第2田んぼアートで使われている稲の品種の説明ポスター。 |
田んぼアートに使われている稲の種類は、配布されたチラシによると以下の通り。
- つがるロマン:緑
- 紫大黒:紫
- 黄大黒:黄
- 緑大黒:緑
- ゆきあかね:白
- べにあそび:赤
- あかねあそび:橙
- 晴天の霹靂:緑
- 紫穂波:紫
- 赤穂波:赤
- 青系赤174号:白
このうち食用の稲は、「つがるロマン」と「晴天の霹靂」だけ。
残りは観賞用の稲。
第二会場「弥生の里展望所」。曇天にも関わらすたくさんの見物客が並んでいる。 |
田んぼアートは、生育している稲で構成されているから、初夏から秋にかけて、少しずつ色が変化する。
7月中旬から8月中旬ごろまで、稲が成長して色彩が鮮やかになるので、この時期が見ごろである。
ぱっと見ると毛染めのような印象を持つが、これは、自然の植物自身が発している色彩。 |
「鑑賞」は高い位置にある展望所から斜めに見下ろす形になる。
そのため、田んぼアートの図柄は、その位置でちょうどよく見えるための工夫が施されている。

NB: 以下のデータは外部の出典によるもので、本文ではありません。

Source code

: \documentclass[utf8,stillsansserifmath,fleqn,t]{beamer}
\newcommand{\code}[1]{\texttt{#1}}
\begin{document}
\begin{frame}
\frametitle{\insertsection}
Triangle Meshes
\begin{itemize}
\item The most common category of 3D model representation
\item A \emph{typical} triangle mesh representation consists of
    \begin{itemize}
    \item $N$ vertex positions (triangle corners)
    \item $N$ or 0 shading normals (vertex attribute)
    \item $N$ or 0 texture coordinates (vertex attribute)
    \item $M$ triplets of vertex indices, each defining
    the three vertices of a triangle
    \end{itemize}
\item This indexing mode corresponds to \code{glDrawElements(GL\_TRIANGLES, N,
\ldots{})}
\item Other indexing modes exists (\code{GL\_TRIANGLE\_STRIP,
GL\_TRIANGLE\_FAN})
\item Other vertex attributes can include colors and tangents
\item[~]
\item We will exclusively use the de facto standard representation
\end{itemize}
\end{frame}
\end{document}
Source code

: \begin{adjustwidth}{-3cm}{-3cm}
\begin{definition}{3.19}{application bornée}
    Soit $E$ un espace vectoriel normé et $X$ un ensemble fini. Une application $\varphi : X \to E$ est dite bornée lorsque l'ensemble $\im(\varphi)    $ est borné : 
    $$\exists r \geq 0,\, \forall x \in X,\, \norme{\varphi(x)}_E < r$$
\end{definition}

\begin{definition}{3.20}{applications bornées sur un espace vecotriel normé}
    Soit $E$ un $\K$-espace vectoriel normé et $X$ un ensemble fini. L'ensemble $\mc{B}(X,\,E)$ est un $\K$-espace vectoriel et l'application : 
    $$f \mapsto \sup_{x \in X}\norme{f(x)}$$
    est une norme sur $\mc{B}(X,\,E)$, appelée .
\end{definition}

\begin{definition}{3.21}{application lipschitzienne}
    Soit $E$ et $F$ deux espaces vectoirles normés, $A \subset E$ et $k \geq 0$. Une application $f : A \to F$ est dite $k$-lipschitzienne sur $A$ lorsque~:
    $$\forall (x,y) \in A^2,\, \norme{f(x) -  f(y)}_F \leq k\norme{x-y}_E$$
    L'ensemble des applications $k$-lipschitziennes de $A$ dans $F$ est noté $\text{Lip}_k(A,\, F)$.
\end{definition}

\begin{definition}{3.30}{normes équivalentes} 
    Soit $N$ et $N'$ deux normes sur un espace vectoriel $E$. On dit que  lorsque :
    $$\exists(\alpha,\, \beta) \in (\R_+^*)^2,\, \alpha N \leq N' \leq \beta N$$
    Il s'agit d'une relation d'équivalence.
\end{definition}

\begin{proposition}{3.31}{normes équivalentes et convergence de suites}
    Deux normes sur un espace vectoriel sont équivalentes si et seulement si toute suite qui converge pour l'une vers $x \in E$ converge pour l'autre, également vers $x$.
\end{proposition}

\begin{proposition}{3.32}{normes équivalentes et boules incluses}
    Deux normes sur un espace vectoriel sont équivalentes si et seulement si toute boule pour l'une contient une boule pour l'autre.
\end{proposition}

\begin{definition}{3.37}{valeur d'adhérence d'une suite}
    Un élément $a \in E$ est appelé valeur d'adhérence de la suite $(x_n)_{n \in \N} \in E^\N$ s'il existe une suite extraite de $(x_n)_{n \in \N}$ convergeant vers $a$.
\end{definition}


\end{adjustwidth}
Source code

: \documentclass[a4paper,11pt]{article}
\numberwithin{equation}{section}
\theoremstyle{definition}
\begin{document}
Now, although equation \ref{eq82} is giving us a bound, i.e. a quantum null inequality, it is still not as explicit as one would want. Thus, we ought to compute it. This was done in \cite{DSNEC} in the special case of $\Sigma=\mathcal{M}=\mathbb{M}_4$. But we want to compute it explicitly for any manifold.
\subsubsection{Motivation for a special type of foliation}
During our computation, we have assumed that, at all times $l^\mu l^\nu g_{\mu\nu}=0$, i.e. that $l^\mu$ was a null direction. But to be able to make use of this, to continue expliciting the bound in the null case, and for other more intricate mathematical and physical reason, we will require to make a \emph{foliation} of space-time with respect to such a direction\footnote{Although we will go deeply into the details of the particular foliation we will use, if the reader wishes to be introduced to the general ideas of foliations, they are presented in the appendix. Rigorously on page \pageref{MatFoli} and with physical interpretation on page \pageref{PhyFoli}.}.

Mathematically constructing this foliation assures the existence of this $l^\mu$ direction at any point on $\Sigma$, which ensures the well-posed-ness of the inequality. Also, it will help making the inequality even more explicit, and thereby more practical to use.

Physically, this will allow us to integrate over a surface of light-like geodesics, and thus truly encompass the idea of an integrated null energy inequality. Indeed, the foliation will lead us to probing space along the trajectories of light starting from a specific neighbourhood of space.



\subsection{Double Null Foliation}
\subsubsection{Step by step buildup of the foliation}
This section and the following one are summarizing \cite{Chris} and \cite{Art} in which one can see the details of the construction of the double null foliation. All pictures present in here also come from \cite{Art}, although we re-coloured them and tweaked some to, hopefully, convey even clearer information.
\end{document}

真上(上空)から見ると、かなり縦長の絵になっている。
展望所から眺めると、絵柄が田んぼから立ち上がって見えるところが素晴らしい。
それがすべて、植えつけられた一本一本の稲で成り立っているのだから驚きだ。
色の異なる稲を植え分けてある。 |
こんな大胆な企画を、どなたがどんな発想で発案されたのか。
そしてこの大成功に至った苦難の道のりは、いかなるものだったか。
私としては、その辺にも興味があるのだが、そのことを叙述したものは展示されていないようである。

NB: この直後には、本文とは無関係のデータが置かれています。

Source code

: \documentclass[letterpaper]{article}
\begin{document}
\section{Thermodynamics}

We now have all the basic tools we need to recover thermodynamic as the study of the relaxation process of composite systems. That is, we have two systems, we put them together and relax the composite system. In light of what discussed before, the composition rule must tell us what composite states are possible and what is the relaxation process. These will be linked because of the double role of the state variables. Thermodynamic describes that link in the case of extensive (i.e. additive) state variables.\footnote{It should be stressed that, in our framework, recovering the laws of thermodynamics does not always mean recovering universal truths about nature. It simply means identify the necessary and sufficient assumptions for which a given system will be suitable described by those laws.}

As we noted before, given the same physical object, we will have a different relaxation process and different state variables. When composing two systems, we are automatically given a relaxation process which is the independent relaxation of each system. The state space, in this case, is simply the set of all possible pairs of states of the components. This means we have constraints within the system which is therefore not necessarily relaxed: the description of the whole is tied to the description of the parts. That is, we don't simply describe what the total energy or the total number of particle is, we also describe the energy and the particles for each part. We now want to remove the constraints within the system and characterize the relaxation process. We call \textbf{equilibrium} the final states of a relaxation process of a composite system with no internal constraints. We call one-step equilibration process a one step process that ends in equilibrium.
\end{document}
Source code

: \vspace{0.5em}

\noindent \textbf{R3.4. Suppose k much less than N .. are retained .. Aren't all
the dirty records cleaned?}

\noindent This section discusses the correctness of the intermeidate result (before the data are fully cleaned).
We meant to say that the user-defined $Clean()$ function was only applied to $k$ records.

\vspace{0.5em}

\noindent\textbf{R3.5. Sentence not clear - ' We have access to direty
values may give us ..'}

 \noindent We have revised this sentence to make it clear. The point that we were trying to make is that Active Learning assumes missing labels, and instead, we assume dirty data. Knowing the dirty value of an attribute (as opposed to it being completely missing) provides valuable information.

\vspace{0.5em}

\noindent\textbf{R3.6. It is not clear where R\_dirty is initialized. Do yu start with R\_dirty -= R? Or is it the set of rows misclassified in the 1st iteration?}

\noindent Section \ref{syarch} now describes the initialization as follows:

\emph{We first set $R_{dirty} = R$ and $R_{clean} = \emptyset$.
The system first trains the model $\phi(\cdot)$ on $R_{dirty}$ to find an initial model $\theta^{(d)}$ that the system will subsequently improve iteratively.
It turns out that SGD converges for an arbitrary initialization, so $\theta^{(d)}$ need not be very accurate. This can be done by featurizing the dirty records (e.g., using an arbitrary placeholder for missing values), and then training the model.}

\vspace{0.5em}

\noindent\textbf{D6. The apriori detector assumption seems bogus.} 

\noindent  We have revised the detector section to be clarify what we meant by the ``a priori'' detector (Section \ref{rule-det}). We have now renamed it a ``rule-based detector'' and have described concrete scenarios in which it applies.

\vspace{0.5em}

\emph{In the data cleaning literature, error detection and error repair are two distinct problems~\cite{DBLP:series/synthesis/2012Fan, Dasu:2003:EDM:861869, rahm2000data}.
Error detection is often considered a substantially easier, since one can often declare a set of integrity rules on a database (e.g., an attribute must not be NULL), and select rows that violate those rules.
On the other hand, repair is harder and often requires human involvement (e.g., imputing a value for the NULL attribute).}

去年の来場者はふたつの会場の合計で29万人だったという。
もうすっかり人気イベントとして定着している。
道の駅「いなかだて」の近くには、北限の弥生時代水田跡である「垂柳遺跡(国史跡)」がある。
ここは、北方稲作文化発祥の地と言われている。
また、現在においても、田舎館村は米の反収日本一に何度も選ばれているという。
田舎館村は、稲作文化の発展の上に出来上がった稲作生活の「コミュニティ」とも言える。
そんな村だから、「稲コミュニティ」の中から自然発生的に生まれたイベント企画なのかもしれない。
今や、世界的にも有名になりつつある田舎館の田んぼアート。
その土壌は、太古の昔から耕されていたのだろう。